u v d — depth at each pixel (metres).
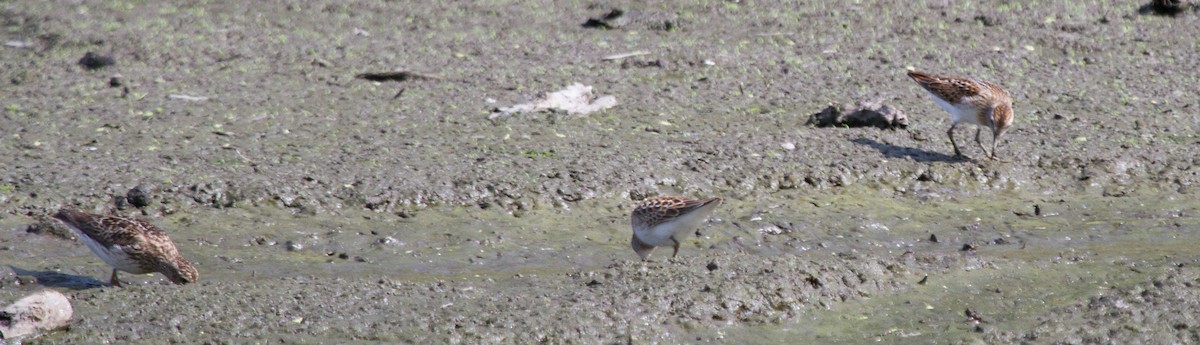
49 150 21.05
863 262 16.48
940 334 14.47
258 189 19.06
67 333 13.07
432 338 13.40
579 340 13.64
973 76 27.97
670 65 28.09
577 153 21.52
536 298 14.65
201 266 16.38
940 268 16.77
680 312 14.43
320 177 19.72
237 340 13.16
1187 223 19.61
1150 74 28.38
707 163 21.22
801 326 14.60
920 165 21.62
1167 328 14.70
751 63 28.44
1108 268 17.00
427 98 25.25
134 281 15.73
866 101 24.39
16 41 29.25
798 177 20.88
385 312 14.07
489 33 30.83
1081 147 22.91
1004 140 23.27
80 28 29.91
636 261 16.33
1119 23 32.06
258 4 32.66
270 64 27.77
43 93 25.28
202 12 31.88
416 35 30.53
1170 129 24.36
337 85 26.17
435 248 17.50
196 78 26.56
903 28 31.59
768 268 15.67
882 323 14.83
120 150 21.11
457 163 20.73
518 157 21.19
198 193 18.88
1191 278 16.41
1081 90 27.06
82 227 15.23
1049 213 20.08
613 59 28.58
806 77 27.56
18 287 15.06
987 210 20.17
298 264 16.69
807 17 32.25
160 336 13.12
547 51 29.30
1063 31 31.44
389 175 19.94
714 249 17.89
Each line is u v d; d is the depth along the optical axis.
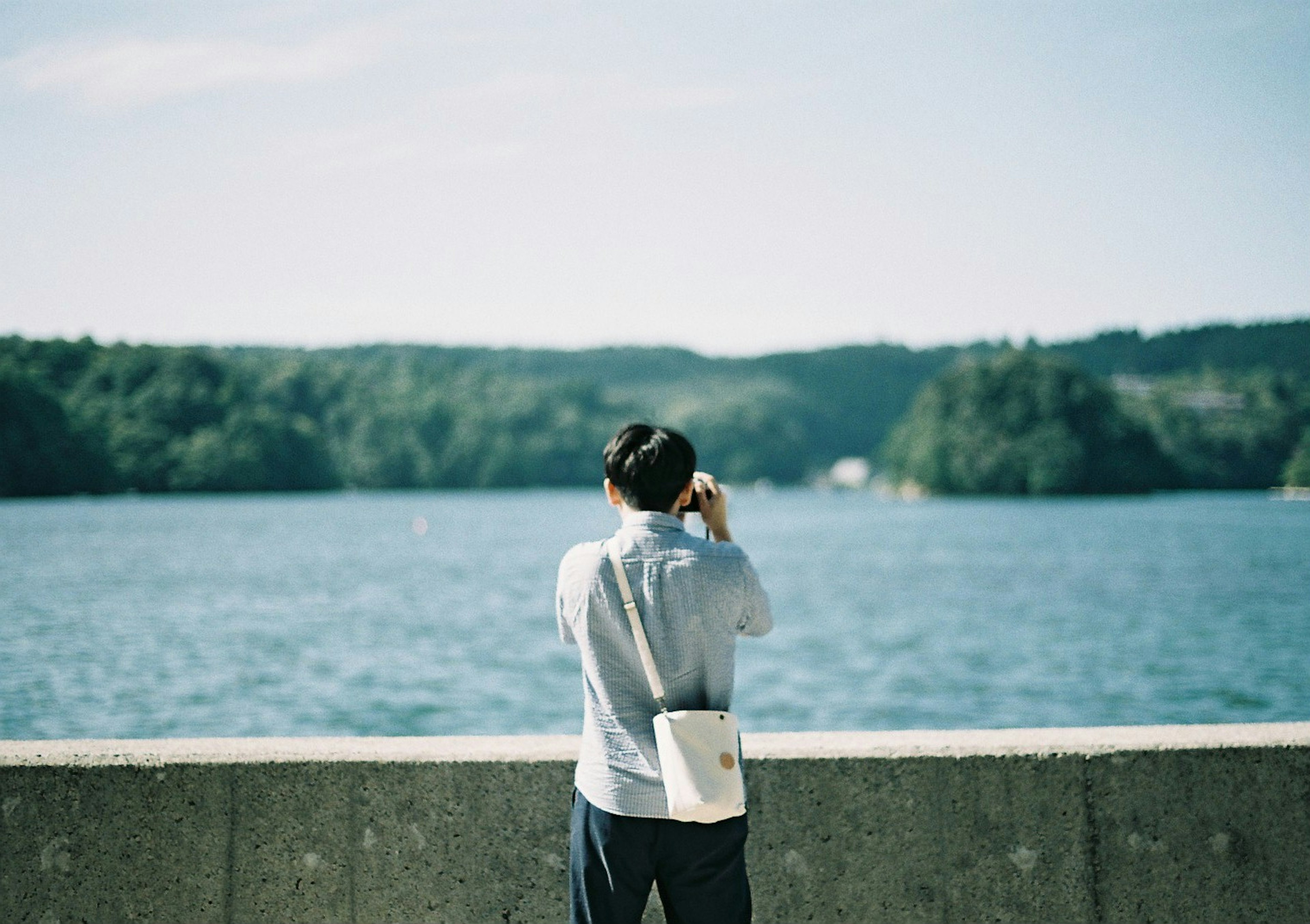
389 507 161.38
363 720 23.92
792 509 169.50
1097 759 3.07
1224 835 3.06
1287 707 26.55
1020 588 56.22
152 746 3.11
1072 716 25.56
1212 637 38.34
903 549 84.12
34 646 33.81
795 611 46.44
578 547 2.62
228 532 96.31
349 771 3.03
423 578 59.50
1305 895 3.06
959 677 30.66
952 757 3.06
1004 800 3.05
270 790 3.03
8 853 3.01
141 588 51.84
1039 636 38.88
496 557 74.94
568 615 2.56
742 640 37.81
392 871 3.01
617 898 2.43
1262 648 35.91
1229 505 167.00
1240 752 3.09
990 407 189.38
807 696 27.94
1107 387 195.25
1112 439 187.12
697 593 2.47
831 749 3.06
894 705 26.77
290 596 49.28
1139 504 169.50
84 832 3.02
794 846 3.03
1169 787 3.07
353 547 82.94
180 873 3.01
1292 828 3.07
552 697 26.55
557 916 3.00
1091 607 47.75
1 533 89.31
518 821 3.02
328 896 3.01
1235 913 3.05
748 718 25.39
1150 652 35.00
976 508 164.50
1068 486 181.50
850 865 3.03
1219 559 74.12
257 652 33.28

Goal of the exercise ->
Count the lines above that contain "depth" and reply with the figure alone.

Solution for this task ->
2